Difference listings:
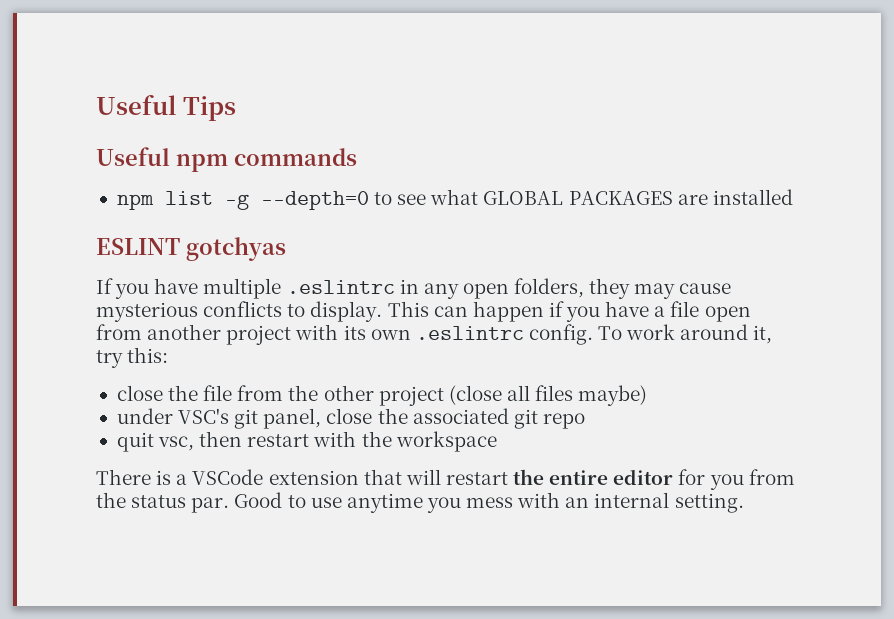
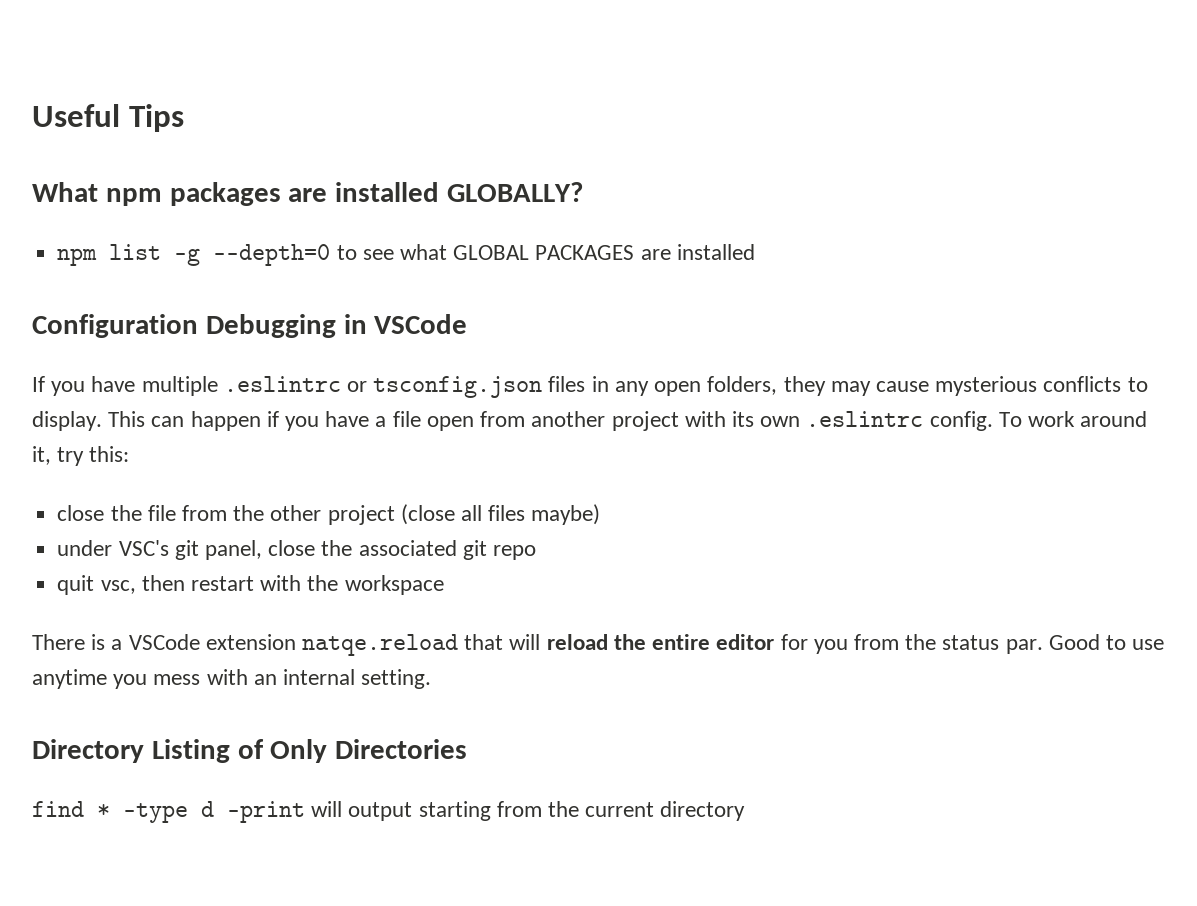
[96,147,357,172] Useful npm commands -> [32,182,584,206] What npm packages are installed GLOBALLY?
[96,237,286,261] ESLINT gotchyas -> [32,314,468,338] Configuration Debugging in VSCode
(395, 287) none -> [347,376,586,398] or tsconfig.json files
(359, 477) none -> [302,634,459,656] natqe.reload
[445,472,508,485] restart -> [546,634,608,650] reload
(744, 503) none -> [32,739,468,763] [32,801,746,823] // Directory Listing of Only Directories // find * -type d -print will output starting from the current directory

**ASSIGNMENT**. Check each line of the records for the word "reload", then state how many lines have it, as a number only.

**REPLY**. 2